== PASSAGE PROVIDED ==

* Begin *

- Entertainment and Media
It should have been Duckie!
Would you have picked Duckie or Blane? For me it's a no-brainer!
Did you ever see the John Hughes movie Pretty in Pink? If so, how did you find the ending? Did it feel like there was something amiss? I always thought that Andie (Molly Ringwald) should've chosen Duckie (Jon Cryer) in the end, after all he was there for her all the time -- especially when Blane (Andrew McCarthy), the guy she ended up choosing, did not stand up for her in front of his rich, snobby friend Steff and the rest of the billionaire boys & girls club. What was that all about?
Well, the truth is what we saw was not the original ending. Prince Charming should've been Duckie like we knew in our hearts all along.
I actually liked Pretty in Pink the first time I saw it in the 80s, even though I felt bad for Duckie at the end of the movie. Learning the truth a couple of decades later stirred up that feeling again. Read on and I'll show you why I, and a lot of other movie fans, think Duckie deserved a chance.
Blane or Duckie -- who's it gonna be?
Cast your votes here.
Who did you want Andie to end up with, Duckie or Blaine?
Would you have picked Duckie or Blaine? - Your thoughts are most welcome.
If you were Andie, would you have chosen Duckie or Blane?
Duckie vs. Blane: The short of it - Pretty in Pink's plot in 2 minutes and 12 seconds.

* End *

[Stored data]
* Begin *

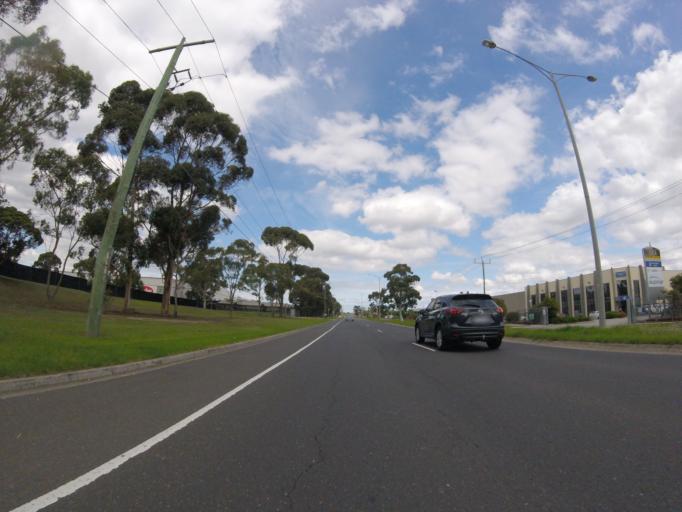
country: AU
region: Victoria
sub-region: Brimbank
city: Keilor Park
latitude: -37.7078
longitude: 144.8604
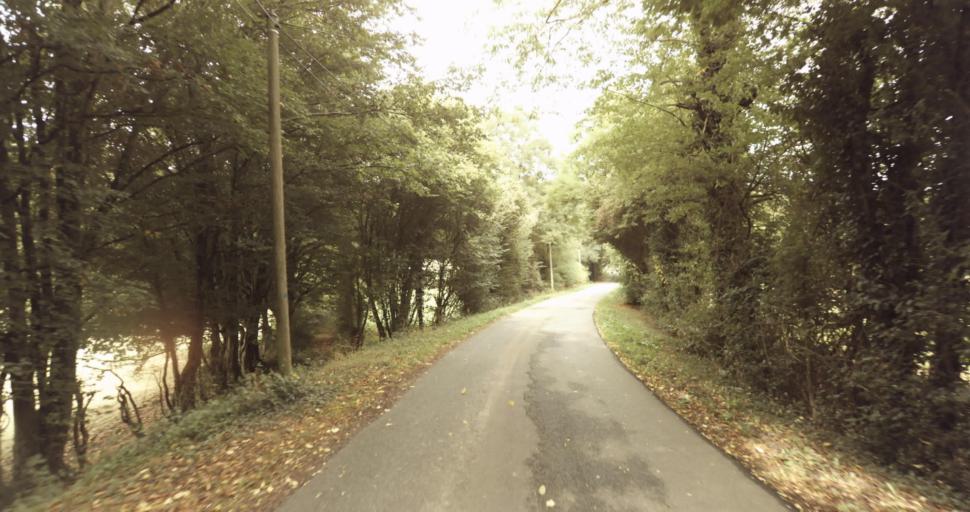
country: FR
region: Lower Normandy
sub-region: Departement du Calvados
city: Orbec
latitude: 48.9473
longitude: 0.3727
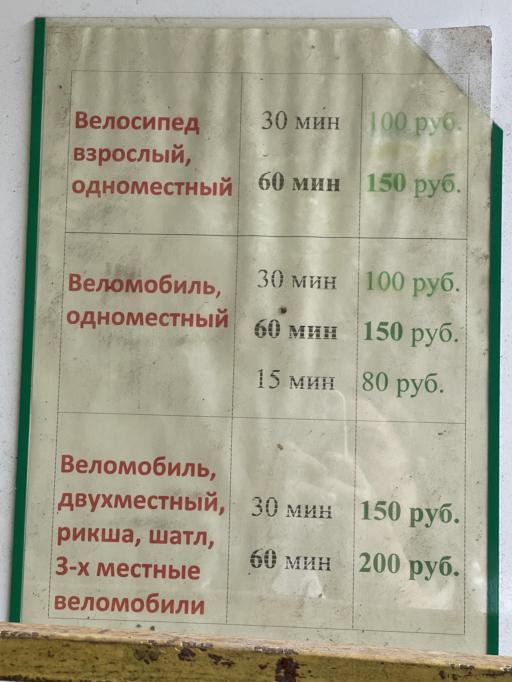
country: RU
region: Chuvashia
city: Novocheboksarsk
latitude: 56.1192
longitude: 47.4769
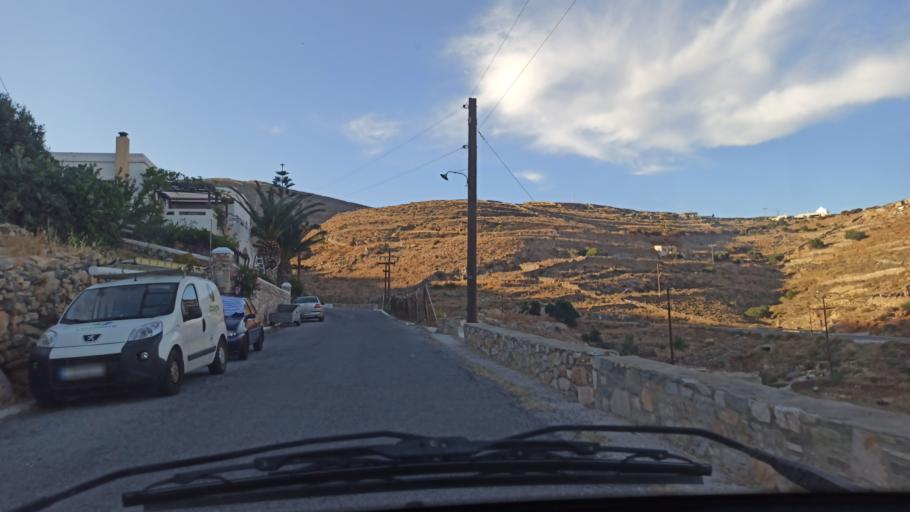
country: GR
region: South Aegean
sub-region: Nomos Kykladon
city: Ano Syros
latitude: 37.4497
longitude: 24.9375
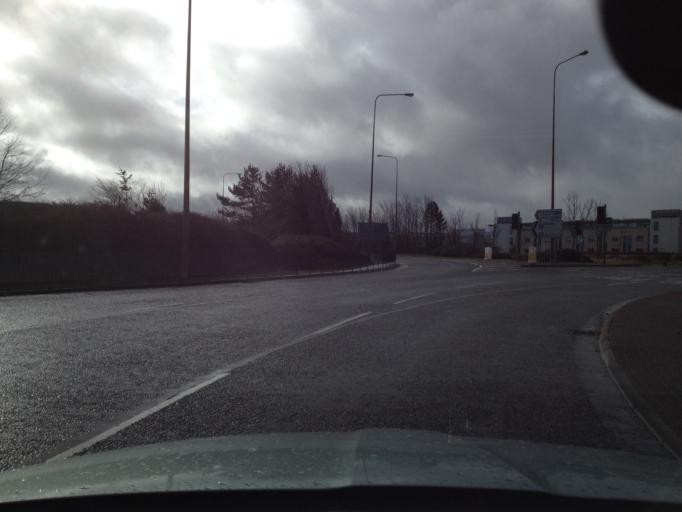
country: GB
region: Scotland
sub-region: West Lothian
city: Livingston
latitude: 55.8825
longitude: -3.5235
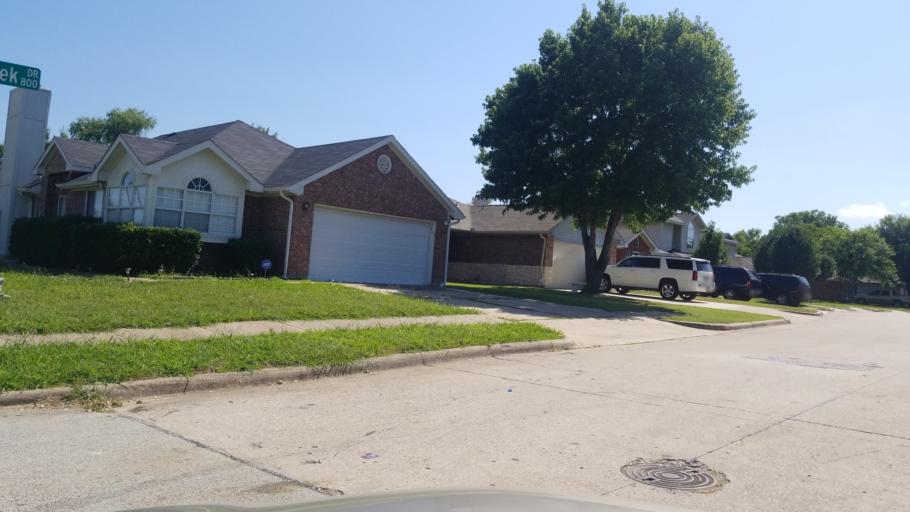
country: US
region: Texas
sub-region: Dallas County
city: Grand Prairie
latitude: 32.6932
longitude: -97.0158
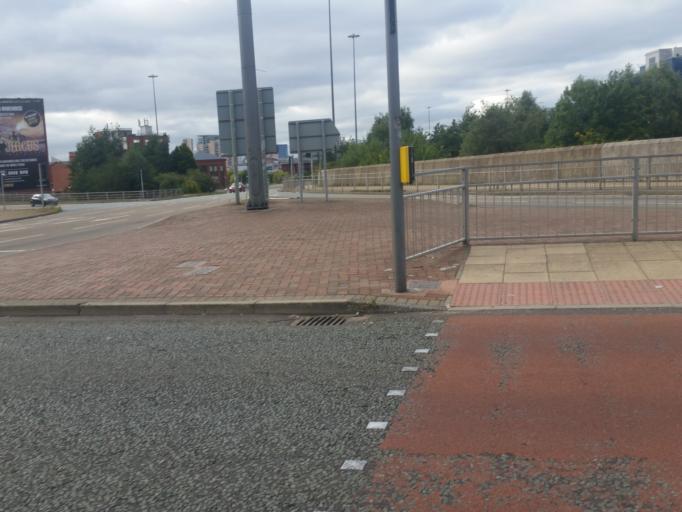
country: GB
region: England
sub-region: City and Borough of Salford
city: Salford
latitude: 53.4635
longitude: -2.2820
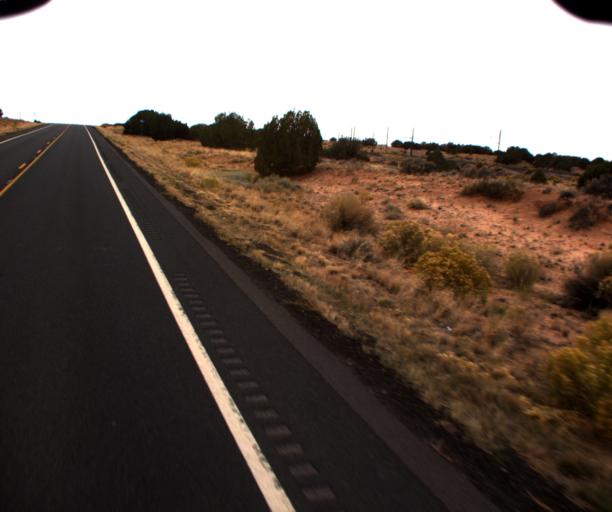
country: US
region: Arizona
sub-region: Coconino County
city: Kaibito
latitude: 36.4437
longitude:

* End *

== PROBLEM REQUIREMENTS ==
Reproduce the passage about Pretty in Pink word for word, starting with "Well, the truth" and going on through "your votes here.".

== RESULT OF THIS EXERCISE ==
Well, the truth is what we saw was not the original ending. Prince Charming should've been Duckie like we knew in our hearts all along.
I actually liked Pretty in Pink the first time I saw it in the 80s, even though I felt bad for Duckie at the end of the movie. Learning the truth a couple of decades later stirred up that feeling again. Read on and I'll show you why I, and a lot of other movie fans, think Duckie deserved a chance.
Blane or Duckie -- who's it gonna be?
Cast your votes here.